Dragonomics – Rischio Trump sugli investimenti cinesi

In Asia Orientale, Economia, Politica e Società, Relazioni Internazionali by Gabriele Battaglia

Il 2016 è stato un anno da record per gli investimenti cinesi negli Stati Uniti. L’ammontare è triplicato rispetto al 2015. Anche l’anno appena iniziato potrebbe confermare la tendenza. Ma l’annunciata politica economica di Trump mette a rischio i rapporti. L’arrivo di Donald Trump alla Casa Bianca potrebbe frenare la cavalcata degli investimenti diretti cinesi negli Stati Uniti. Il 2016 è stato un anno da record: tra acquisizioni e nuovi stabilimenti, i cinesi si sono impegnati negli Usa per 45,6 miliardi di dollari, quasi la metà dei 109 miliardi totali messi sul piatto dal 2000.

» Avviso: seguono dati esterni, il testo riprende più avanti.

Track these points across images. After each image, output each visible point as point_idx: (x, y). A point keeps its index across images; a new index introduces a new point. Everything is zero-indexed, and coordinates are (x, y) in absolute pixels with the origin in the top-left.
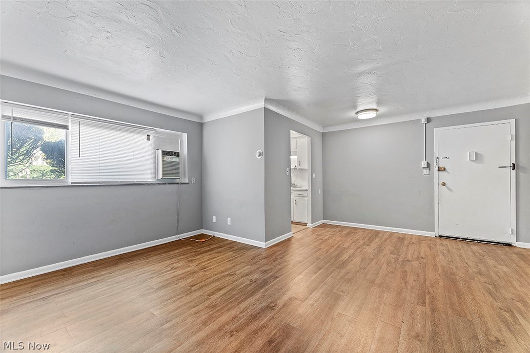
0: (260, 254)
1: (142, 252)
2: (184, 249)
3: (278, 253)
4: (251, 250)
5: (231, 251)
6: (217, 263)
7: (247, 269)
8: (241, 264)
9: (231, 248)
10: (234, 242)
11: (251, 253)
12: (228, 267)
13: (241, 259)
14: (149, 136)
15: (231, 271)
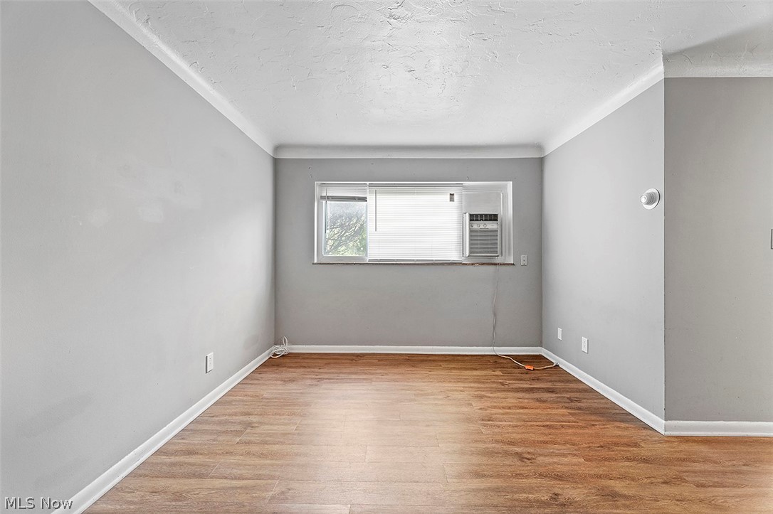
0: (636, 445)
1: (437, 358)
2: (490, 372)
3: (698, 467)
4: (617, 424)
5: (566, 408)
6: (519, 420)
7: (565, 463)
8: (566, 443)
9: (572, 401)
10: (592, 390)
11: (613, 431)
12: (533, 437)
13: (574, 434)
14: (453, 195)
15: (531, 450)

L’ammontare è il triplo di quanto investito nel 2015 e dieci volte il totale registrato cinque anni fa. Se ci si dovesse attenere soltanto ai fondamentali, tale tendenza dovrebbe continuare anche nel 2017, spiega un’analisi del gruppo Rhodium.

Tuttavia il previsto boom degli investimenti rischia di scontrarsi con il nuovo quadro politico sull’asse Washington-Pechino e con le politiche adottate in casa dalla stessa Repubblica Popolare.

Tornando all’anno appena trascorso, gli investimenti cinesi negli Usa si caratterizzano per la diversificazione e perché per il 79% sono stati fatti da privati. Prima del 2013 nove investimenti su dieci erano nel campo dell’energia. Ma da allora gli appetiti del Dragone, scrivono Thilo Hanemann e Cassie Gao, si sono indirizzati verso i servizi e la manifattura avanzata: dall’alberghiero (il gruppo assicurativo Anbang ha acquisito la Strategic Hotel e la catena Hna la Carlson Hotels), fino all’intrattenimento (la conglomerata Wanda ha acquistato gli studi di produzione Legendary Entertainment), passando per la logistica, l’elettronica, i servizi finanziari.

Il cambio di prospettiva riflette la trasformazione in atto nella seconda economia del mondo. La crescita rallenta e lo farà in futuro. Poche settimane il presidente Xi Jinping ha aperto all’ipotesi che l’espansione del pil possa essere anche inferiore al 6,5%. Dello stesso parere è stato Huang Yiping, consigliere della People’s Bank o China, per il quale l’obiettivo di crescita dovrebbe essere compreso in una forchetta tra il 6 e il 7%.

L’attivismo negli Usa, primo beneficiario degli investimenti esteri diretti cinesi, risponde quindi alla necessità di modernizzare il proprio bagaglio di tecnologia e rafforzare marchi che abbiano la capacità di imporsi a livello globale. Con l’insediamento di Trump alla presidenza, il prossimo 20 gennaio, le società cinesi potrebbero tuttavia trovare maggiori ostacoli all’espansione negli Usa. Una delle domande da porsi, secondo Rhodium, è come cambieranno le valutazioni del Comitato sugli investimenti esteri sotto la nuova amministrazione.

Sia in campagna elettorale sia in questi due mesi di passaggio di consegne alla Casa Bianca, Trump ha scelto la via dello scontro con Pechino, accusata di manipolare lo yuan e contro la quale ha minacciato l’imposizione di pesanti dazi.

La politica del repubblicano è simboleggiata dalle scelte degli uomini nella sua amministrazione: consigliere per il Commercio sarà Peter Navarro, i cui libri e documentari hanno come soggetto il pericolo cinese. Un altro fattore da valutare sarà l’atteggiamento del Congresso, in mano ai repubblicani, dove crescono i timori per «potenziali rischi economici e alla sicurezza» legati alla presenza cinese e circola una proposta per rafforzare la supervisione sugli investimenti esteri. Sulla capacità di manovra degli imprenditori cinesi peseranno anche i controlli più stringenti di Pechino sulle operazioni di acquisizione e fusione e sui pagamenti transfrontalieri in yuan, pensati per arginare la fuga di capitai.